◆ Task item ◆
Print out the data exactly, keeping every image out of it.

+++

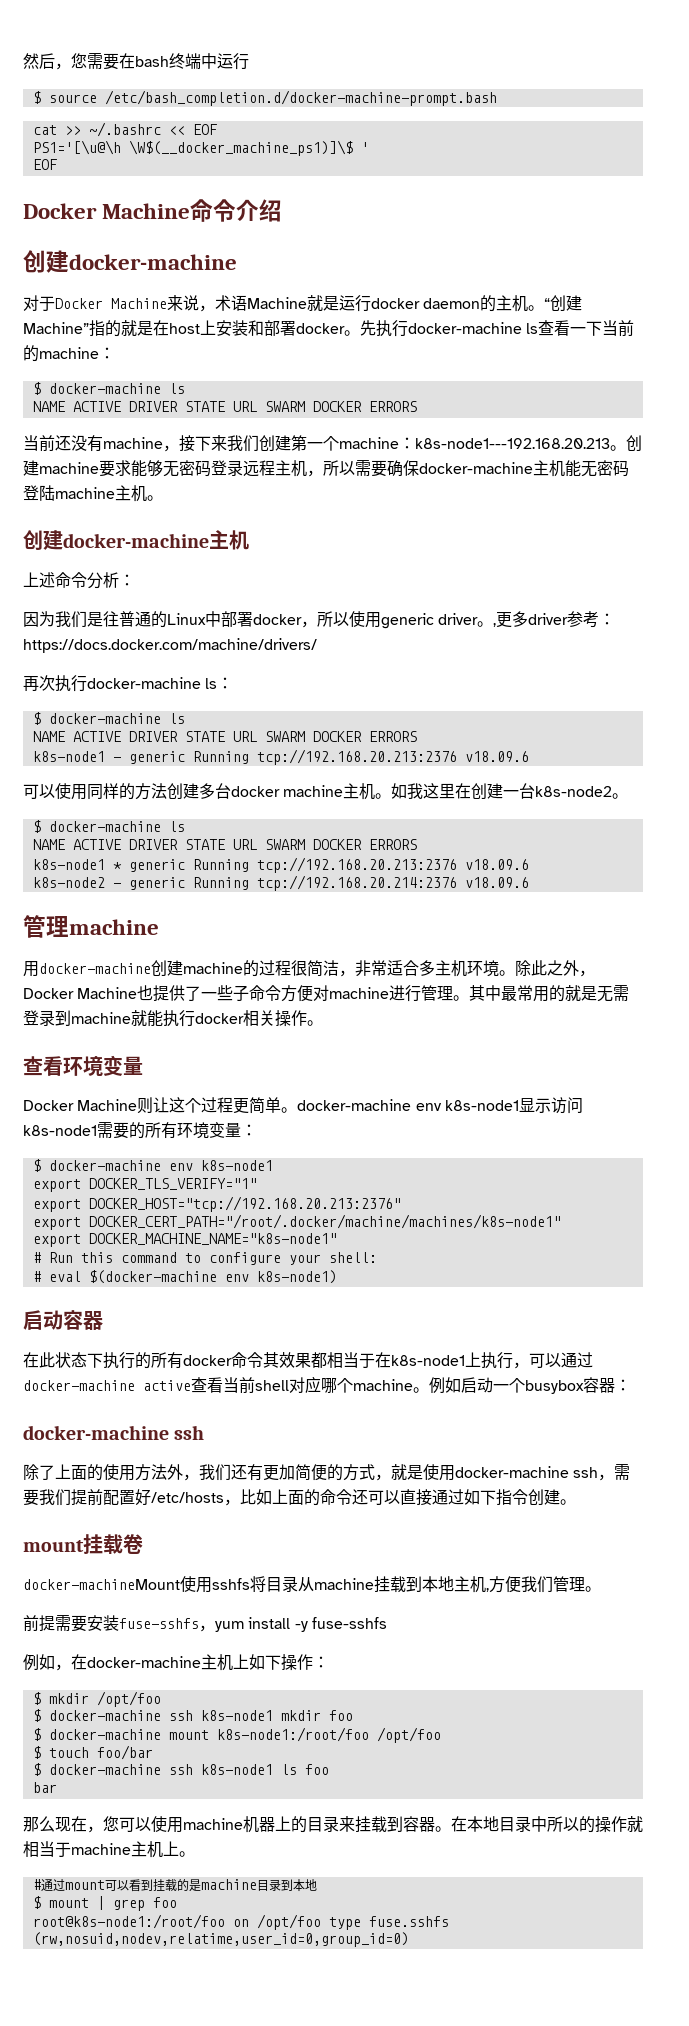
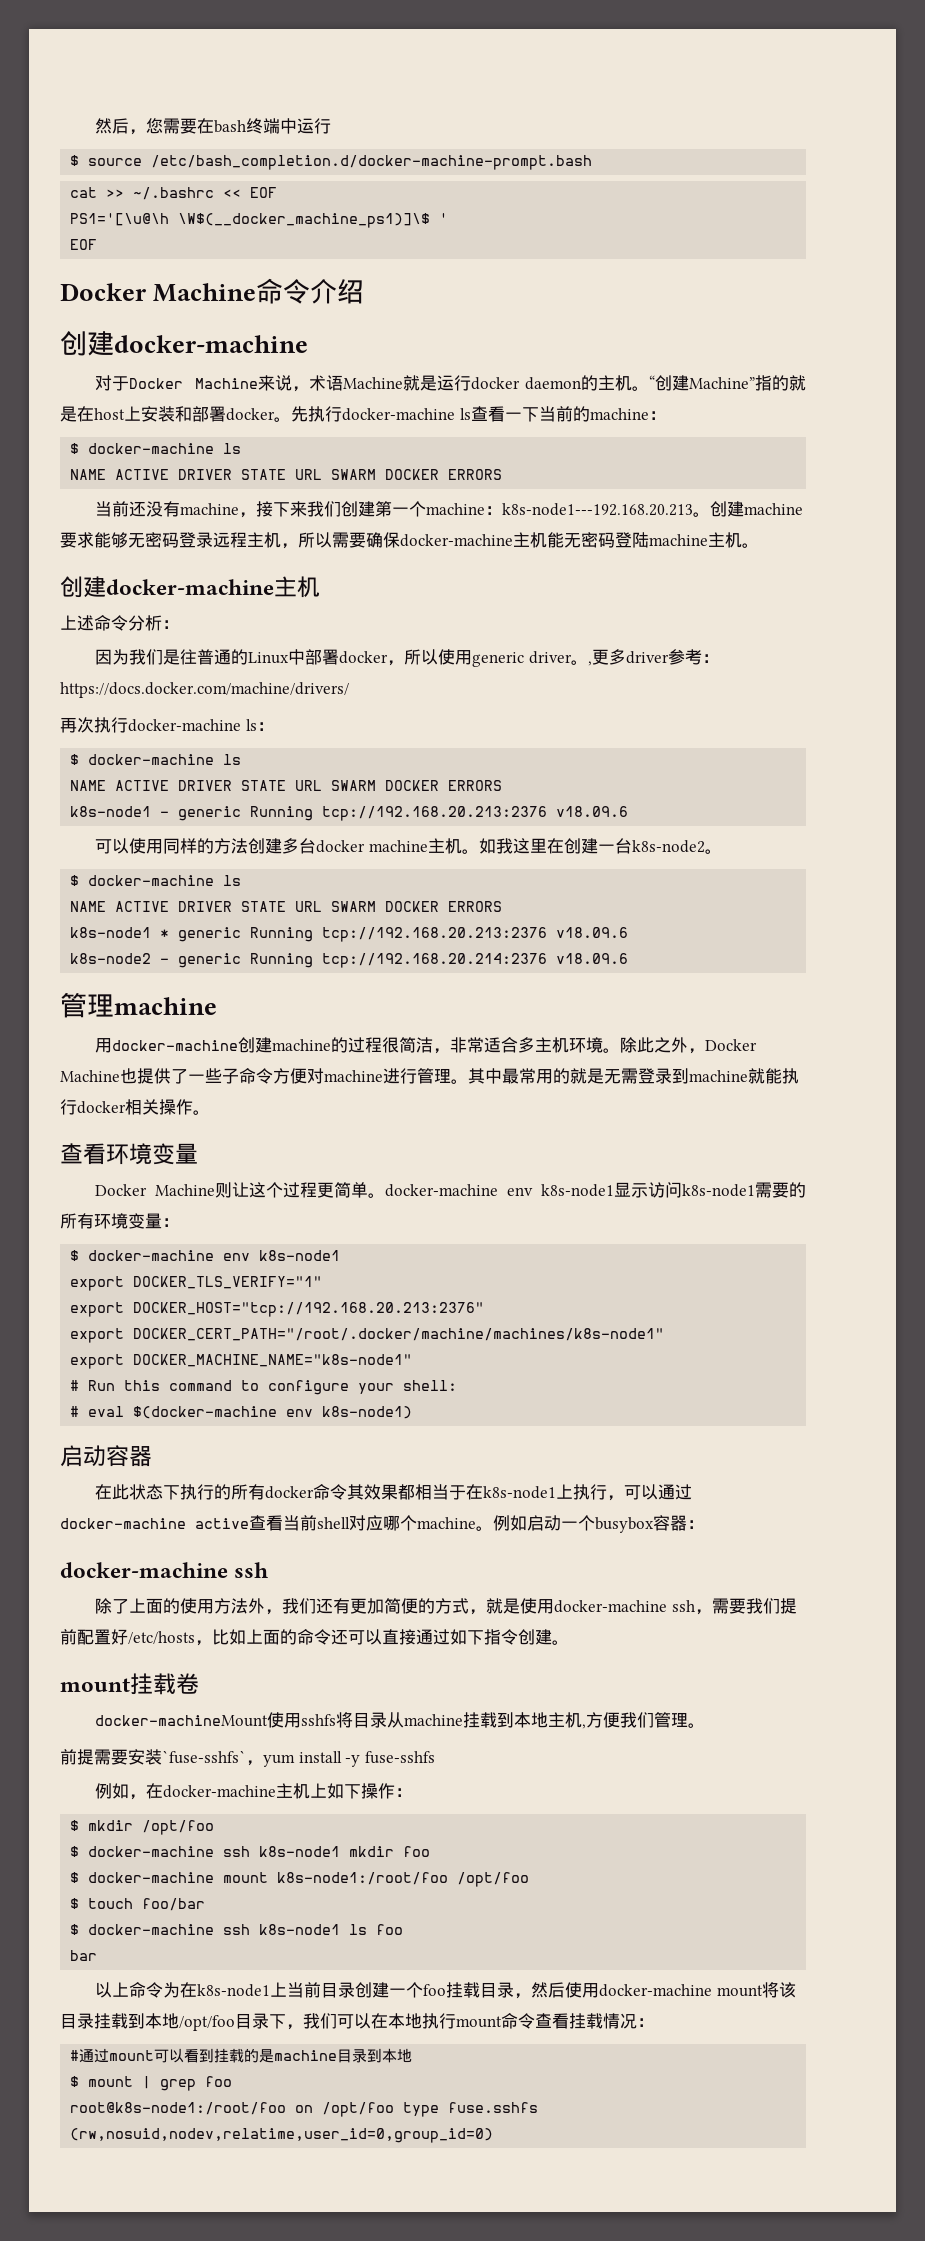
[119,1618,199,1629] fuse-sshfs -> [162,1750,246,1764] `fuse-sshfs`
[23,1816,643,1833] [23,1841,195,1858] 那么现在，您可以使用machine机器上的目录来挂载到容器。在本地目录中所以的操作就相当于machine主机上。 -> [95,1982,797,1999] [60,2013,654,2031] 以上命令为在k8s-node1上当前目录创建一个foo挂载目录，然后使用docker-machine mount将该目录挂载到本地/opt/foo目录下，我们可以在本地执行mount命令查看挂载情况：

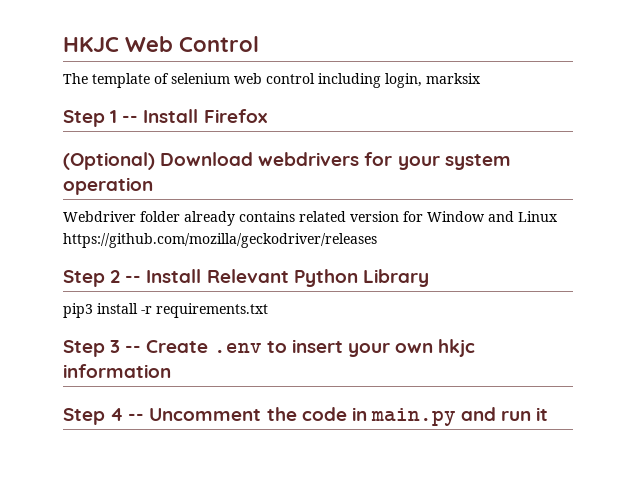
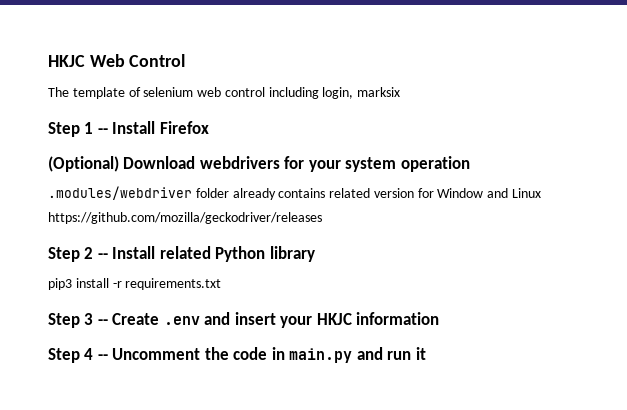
[63,211,136,222] Webdriver -> [48,186,192,200] .modules/webdriver
[206,269,429,287] Relevant Python Library -> [159,246,315,262] related Python library
[266,341,287,353] to -> [204,312,231,325] and
[395,339,476,357] own hkjc -> [316,313,352,325] HKJC

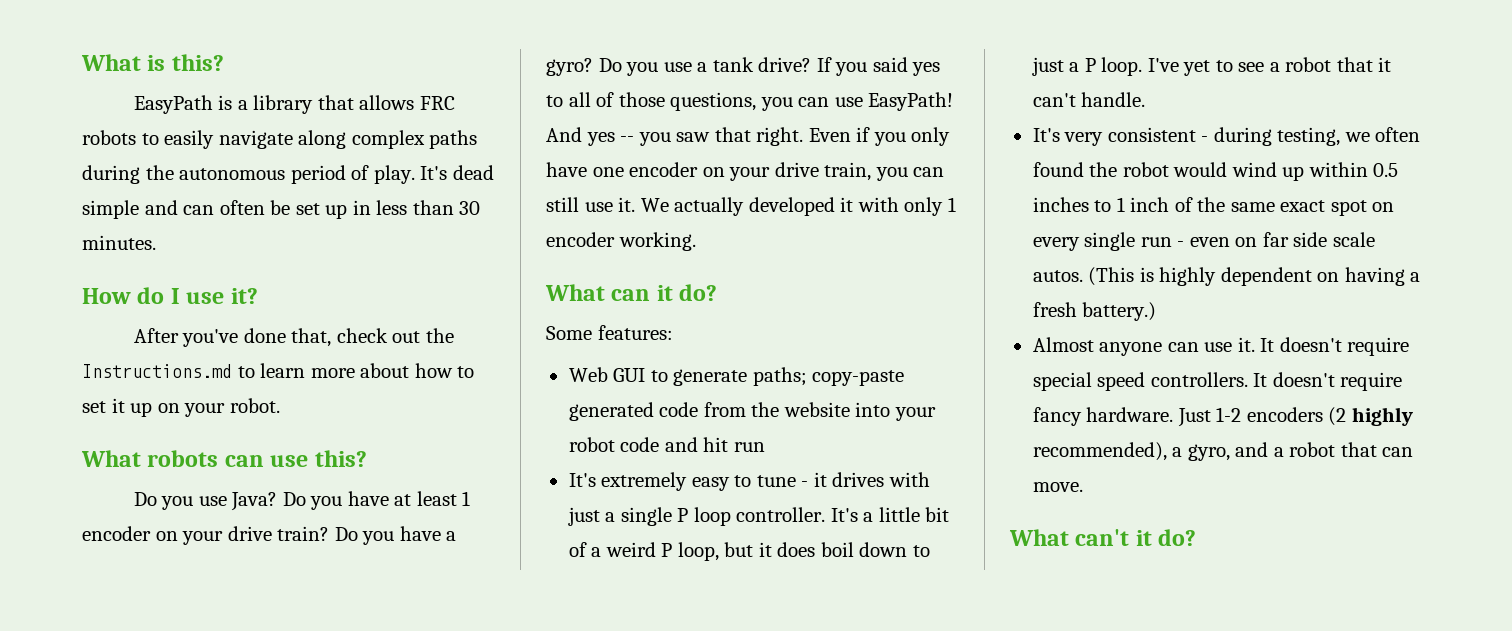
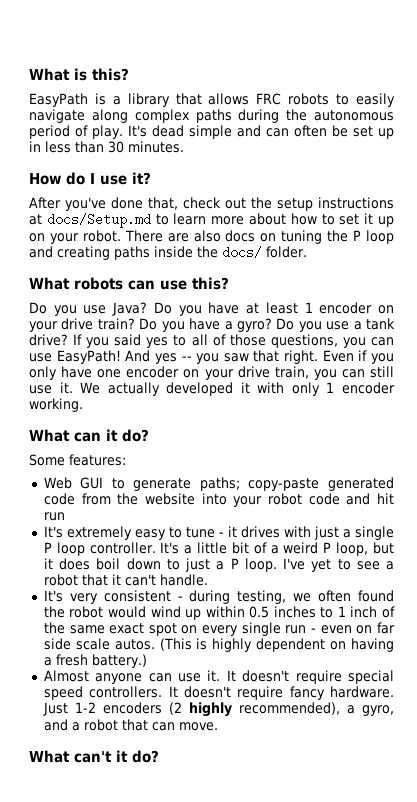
[82,364,232,378] Instructions.md -> [277,197,394,211] [29,213,151,228] setup instructions at docs/Setup.md
(280, 405) none -> [124,230,395,244] [29,246,307,260] There are also docs on tuning the P loop and creating paths inside the docs/ folder.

+++

◆ The answer ◆
[119,1618,199,1629] fuse-sshfs -> [162,1750,246,1764] `fuse-sshfs`
[23,1816,643,1833] [23,1841,195,1858] 那么现在，您可以使用machine机器上的目录来挂载到容器。在本地目录中所以的操作就相当于machine主机上。 -> [95,1982,797,1999] [60,2013,654,2031] 以上命令为在k8s-node1上当前目录创建一个foo挂载目录，然后使用docker-machine mount将该目录挂载到本地/opt/foo目录下，我们可以在本地执行mount命令查看挂载情况：

[63,211,136,222] Webdriver -> [48,186,192,200] .modules/webdriver
[206,269,429,287] Relevant Python Library -> [159,246,315,262] related Python library
[266,341,287,353] to -> [204,312,231,325] and
[395,339,476,357] own hkjc -> [316,313,352,325] HKJC

[82,364,232,378] Instructions.md -> [277,197,394,211] [29,213,151,228] setup instructions at docs/Setup.md
(280, 405) none -> [124,230,395,244] [29,246,307,260] There are also docs on tuning the P loop and creating paths inside the docs/ folder.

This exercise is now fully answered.